In college in the late 1960s, a friend of a friend knew a guy named Fred. Thanks to Fred’s bad luck, his fame spread beyond his immediate circle. He walked into an elevator that wasn’t there and had to be rescued, clinging to the cables. If he was on a bus, it broke down. A teaching assistant lost his research paper. There were no copies. He went fishing, and his girlfriend’s hook snagged his cheek.
Rumor had it that Fred carried Kenneth Fearing’s Dirge in his pocket.
1-2-3 was the number he played but today the number came 3-2-1;bought his Carbide at 30 and it went to 29; had the favorite at Bowie but the track was slow–
One day, Fred’s fortunes rose. He had scored a summer job as life guard at a posh LA hotel. The pay was great, the work light and the atmosphere relaxing. What could go wrong? On the first day, arriving as dawn broke, he found a corpse floating face down in the water. Because he failed to jump in to check for vital signs, he never got a chance to sit in the life guard station.
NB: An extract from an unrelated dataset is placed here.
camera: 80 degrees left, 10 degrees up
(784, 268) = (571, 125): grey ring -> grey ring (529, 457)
Looking at Amir Zaki‘s digitally manipulated and color-saturated photos of life guard towers in L.A., Fred came to mind.
Not only is no one there, no one could be there.
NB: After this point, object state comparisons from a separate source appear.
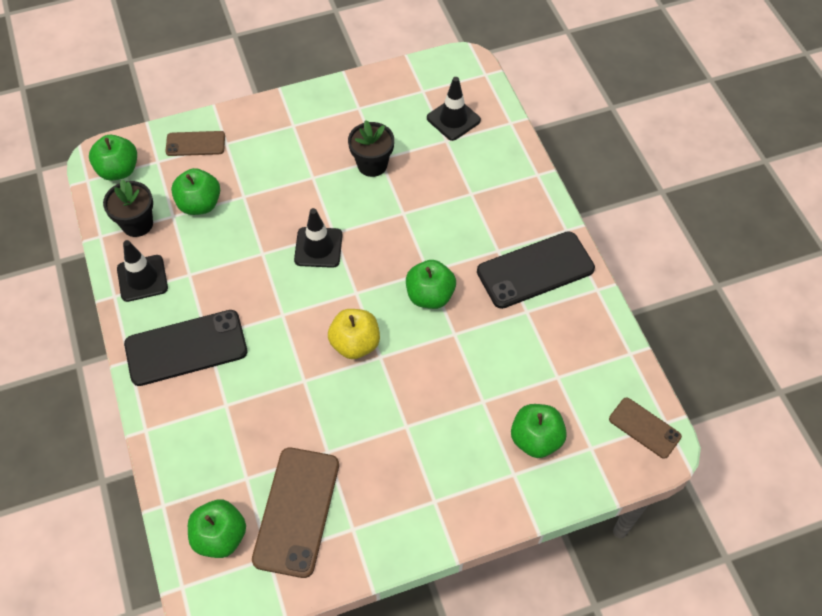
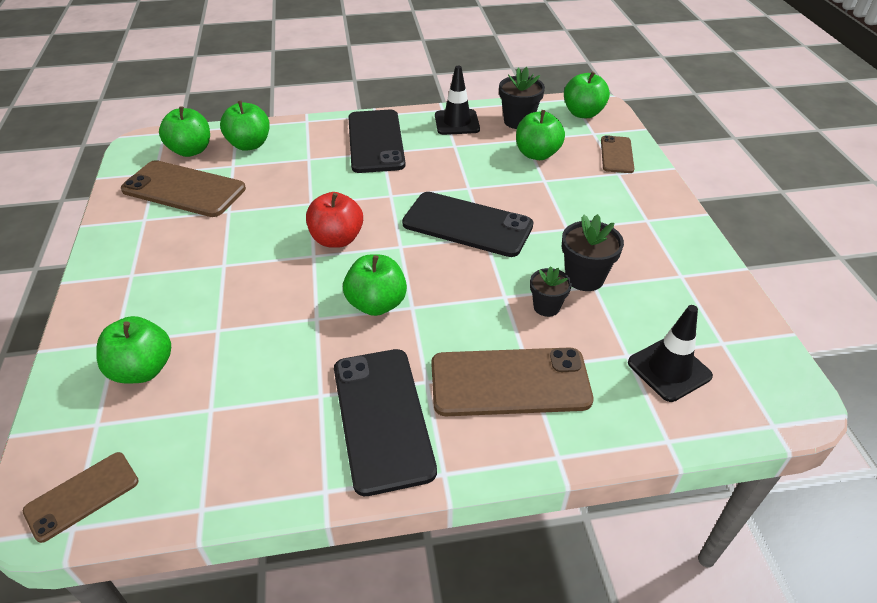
camera: 100 degrees right, 15 degrees down
(202, 475) = (249, 145): none -> green apple
(318, 247) = (467, 224): black traffic cone -> black phone
(355, 344) = (337, 239): yellow apple -> red apple
(409, 186) = (546, 307): none -> black flower pot
(486, 203) = (510, 382): none -> brown phone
They are cool-school emblems of futility, a perfect match for Raymond Chandler’s view of swimming pools, a world away from David Hockney’s:
Nothing is emptier than an empty swimming pool.
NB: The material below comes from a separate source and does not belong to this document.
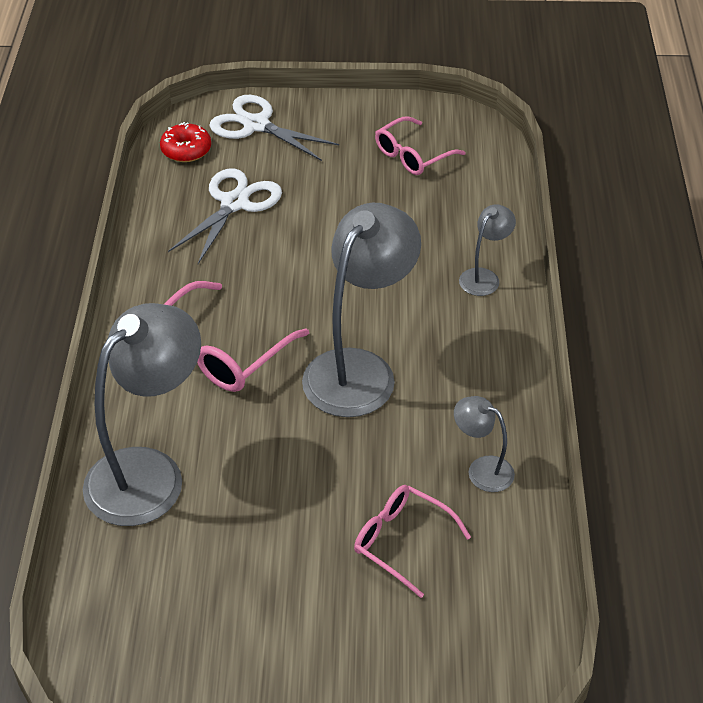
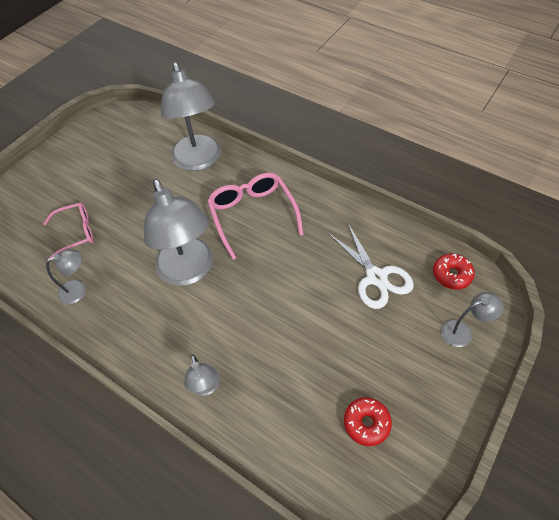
camera: 125 degrees right, 10 degrees up
(256, 125) = (462, 331): white scissors -> grey lamp
(412, 155) = (366, 423): pink glasses -> red donut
At James Harris Gallery through Feb. 20
ching chong says
really thats all you got to say artist? boring
Kathleen says
Boring? If you can’t respond to these images, you have no relationship to the beach.
wang chung says
whats the difference between a port-o-potty and and a life quard station picture? I would rather look pix of empty port-o-potty. Its so cool to makeover sized prints! every body is doing it! at leaast ive seen it done many times
Ellen says
You People, meaning previous posters: These images are collages. They are part life guard station and part prison. I wish Regina had explained that. Isn’t she supposed to be educating you-all, hopeless task that it is?
Max says
Ellen. If you were writing this blog, I wouldn’t read it.